Returning Error for Invalid Parse inside of `rep`

2019-07-24 23:01发布

问题:

In the following DSL, I'm successfully parsing "foo", followed by 0 or more repititions of conj ~ noun.

object Foo extends JavaTokenParsers { 

  def word(x: String) = s"\\b$x\\b".r

  lazy val expr  = word("foo") ~ rep(conj ~ noun)

  val noun   = word("noun")
  val conj   = word("and") | err("not a conjunction!")

}

credit: Thanks to Travis Brown for explaining the need for the word function here.

It looks good when testing out an invalid conjunction.

scala> Foo.parseAll(Foo.expr, "foo an3 noun")
res29: Foo.ParseResult[Foo.~[String,List[Foo.~[java.io.Serializable,String]]]] =
[1.5] error: not a conjunction!

foo an3 noun
    ^

But, another test shows that it's not working - foo and noun should succeed.

scala> Foo.parseAll(Foo.expr, "foo and noun")
res31: Foo.ParseResult[Foo.~[String,List[Foo.~[java.io.Serializable,String]]]] =
[1.13] error: not a conjunction!

foo and noun
            ^

Since this passed-in String consists only of foo and noun, I'm not sure what other characters/tokens are being read.

I had replaced the above err with failure, but that's no good either:

scala> Foo.parseAll(Foo.expr, "foo a3nd noun")
res32: Foo.ParseResult[Foo.~[String,List[Foo.~[java.io.Serializable,String]]]] =
[1.5] failure: string matching regex `\z' expected but `a' found

foo a3nd noun
    ^

I believe that Parsers#rep explains the last failure message:

def rep[T](p: => Parser[T]): Parser[List[T]] = rep1(p) | success(List())

Based on this excellent answer, my understanding is that rep1(p) (where p is conj ~ noun) will fail, resulting in success(List()) (since failure allows back-tracking). However, I'm not entirely sure why success(List()) is not returned - the failure message says: failure: string matching regex '\z' expected but 'a'' found - it expected end of line.

回答1:

Let's go step by step through what happens when foo and noun is getting parsed:

  • word("foo") is tried, it matches and consumes foo from input,
  • rep is tried,
  • conj is tried,
    • word("and") is tried, it matches and consumes and from input,
    • so the second branch (err) isn't even tested,
  • word("noun") is tried, it matches and consumes noun from input,
  • rep starts looping:
    • word("and") is tried, it doesn't match,
    • so err is tried, and by its very definition, it returns an error, ending the parse here.

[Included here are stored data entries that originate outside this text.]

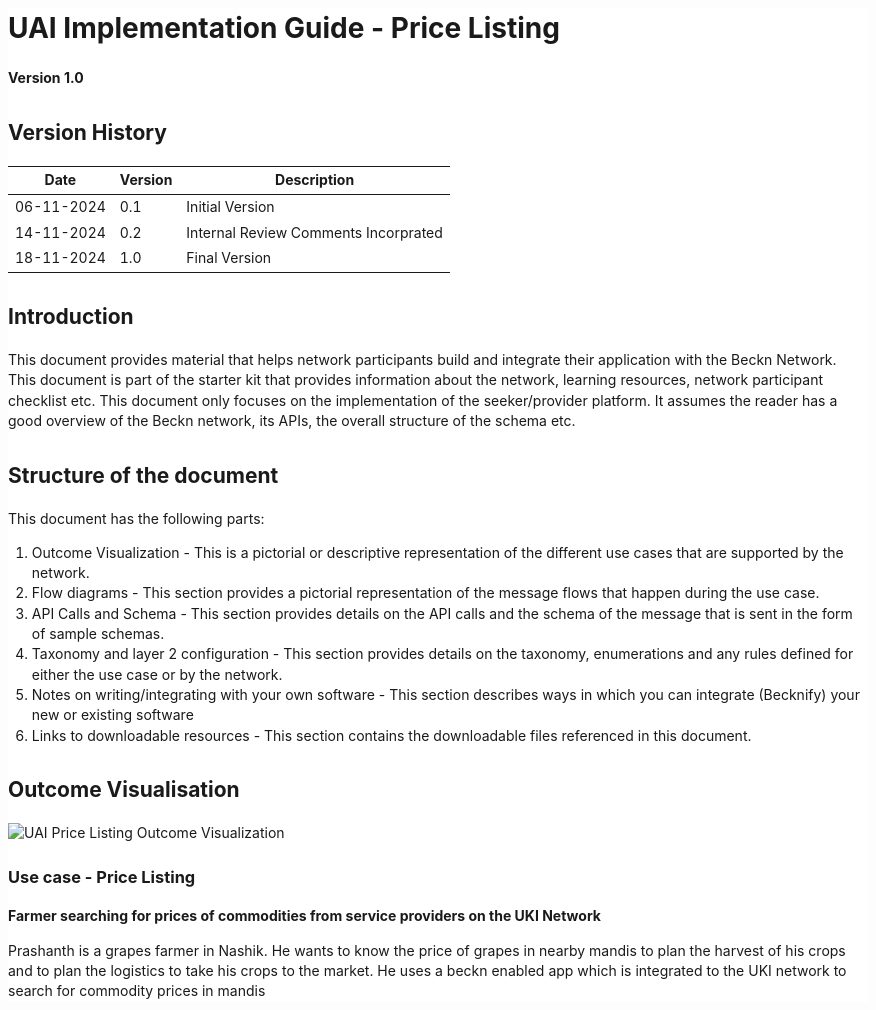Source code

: # UAI Implementation Guide - Price Listing

#### Version 1.0

## Version History

| Date       | Version | Description                                         |
| ---------- | ------- | --------------------------------------------------- |
| 06-11-2024 | 0.1     | Initial Version                                     |
| 14-11-2024 | 0.2     | Internal Review Comments Incorprated                |
| 18-11-2024 | 1.0     | Final Version                                       |

## Introduction

This document provides material that helps network participants build and integrate their application with the Beckn Network. This document is part of the starter kit that provides information about the network, learning resources, network participant checklist etc. This document only focuses on the implementation of the seeker/provider platform. It assumes the reader has a good overview of the Beckn network, its APIs, the overall structure of the schema etc.

## Structure of the document

This document has the following parts:

1. Outcome Visualization - This is a pictorial or descriptive representation of the different use cases that are supported by the network.
2. Flow diagrams - This section provides a pictorial representation of the message flows that happen during the use case.
3. API Calls and Schema - This section provides details on the API calls and the schema of the message that is sent in the form of sample schemas.
4. Taxonomy and layer 2 configuration - This section provides details on the taxonomy, enumerations and any rules defined for either the use case or by the network.
5. Notes on writing/integrating with your own software - This section describes ways in which you can integrate (Becknify) your new or existing software
6. Links to downloadable resources - This section contains the downloadable files referenced in this document.

## Outcome Visualisation

![UAI Price Listing Outcome Visualization](images/uai_knowledge_advisory_outcome_visualization.svg)


### Use case - Price Listing
**Farmer searching for prices of commodities from service providers on the UKI Network**

Prashanth is a grapes farmer in Nashik. He wants to know the price of grapes in nearby mandis to plan the harvest of his crops and to plan the logistics to take his crops to the market. He uses a beckn enabled app which is integrated to the UKI network to search for commodity prices in mandis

You don't actually want err to be tested as soon as word("and") doesn't match, because it could not-match for a very good reason: that we have reached EOF.

So let's detect EOF and only try to parse conj if we have more input. Let's write a parser that does that:

def notEOF: Parser[Unit] = Parser { in =>
    if (in.atEnd) Failure("EOF", in) else Success((), in)
  }

And then:

val conj = notEOF ~> (word("and") | " *".r ~> err("not a conjunction!"))

On EOF, this returns a failure, so rep can stop looping and return with whatever it has. Otherwise, it tries to parse and and errs if not. Note that I use the " *".r trick to make sure err always win.